Magisterarbeit: An der antireligiösen Front

An der antireligiösen Front

Der Verband der Gottlosen in der Sowjetunion der zwanziger Jahre

Hamburger Beiträge zur Geschichte des östlichen Europa, Band 4

Hamburg 1998, 136 Seiten
ISBN 978-3-86064-715-8 (Print)

antireligiöse Propaganda, Geschichtswissenschaft, Kulturrevolution, Neue Ökonomische Politik, sowjetische Innenpolitik der 20er Jahre, Stalinismusdiskusion, Verband der Gottlosen

Zum Inhalt

Wie ist die sowjetische Gesellschaft in den Stalinismus hineingeraten? So lautet die zentrale Frage der Forschungsdiskussion über die sowjetische Innenpolitik der 20er Jahre. Dieser Frage geht die Verfasserin in ihrer Untersuchung der Geschichte des Verbandes der Gottlosen nach. Dabei beschränkt sie sich weitgehend auf die zweite Hälfte der 20er Jahre, also die Periode der Neuen Ökonomischen Politik und der beginnenden Industrialisierungs- und Kollektivierungskampagne. Warum befürwortete ein Verband, der sich noch Mitte der 20er Jahre für eine evolutionäre Gesellschaftstransformation auf dem Wege der Aufklärung eingesetzt hatte, die 1929/30 einsetzende Politik der Massenschließungen von Kirchen und der Deportation von Geistlichen?

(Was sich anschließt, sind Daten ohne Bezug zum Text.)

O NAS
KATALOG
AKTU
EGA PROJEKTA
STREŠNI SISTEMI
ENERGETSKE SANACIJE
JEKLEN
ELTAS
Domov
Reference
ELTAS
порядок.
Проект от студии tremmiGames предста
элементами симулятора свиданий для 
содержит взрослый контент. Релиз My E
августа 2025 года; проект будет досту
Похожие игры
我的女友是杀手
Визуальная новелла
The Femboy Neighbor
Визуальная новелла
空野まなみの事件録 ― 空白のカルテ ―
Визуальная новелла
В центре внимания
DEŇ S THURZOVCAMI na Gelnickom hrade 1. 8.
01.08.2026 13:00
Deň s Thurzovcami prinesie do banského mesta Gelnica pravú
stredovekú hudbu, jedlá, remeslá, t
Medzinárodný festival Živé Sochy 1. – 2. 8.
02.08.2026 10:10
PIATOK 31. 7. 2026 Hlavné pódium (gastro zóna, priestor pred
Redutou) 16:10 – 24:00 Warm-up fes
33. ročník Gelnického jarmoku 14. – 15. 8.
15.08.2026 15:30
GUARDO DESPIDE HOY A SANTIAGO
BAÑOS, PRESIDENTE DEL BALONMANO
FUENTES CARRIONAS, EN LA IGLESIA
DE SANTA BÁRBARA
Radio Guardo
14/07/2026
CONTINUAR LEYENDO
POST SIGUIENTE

Vor dem Hintergrund der die Forschungsdiskussion dominierenden Interpretationsmodelle, die den politischen Umbruch am Ende der 20er Jahre entweder als totalitäre „Revolution von oben“ oder aus sozialhistorischer Perspektive als Initiative „von unten“ begreifen, präsentiert die Verfasserin eine andere Sichtweise: Sie versteht die Geschichte des Verbandes der Gottlosen als eine ständige Konfrontation der politischen Konzepte innerhalb der Führungsgruppe des Verbandes mit den äußeren politischen und gesellschaftlichen Realitäten. Als strukturelles Merkmal für die Radikalisierung der Gottlosen nimmt sie also einen fortwährenden Konflikt zwischen „innen“ und „außen“ an.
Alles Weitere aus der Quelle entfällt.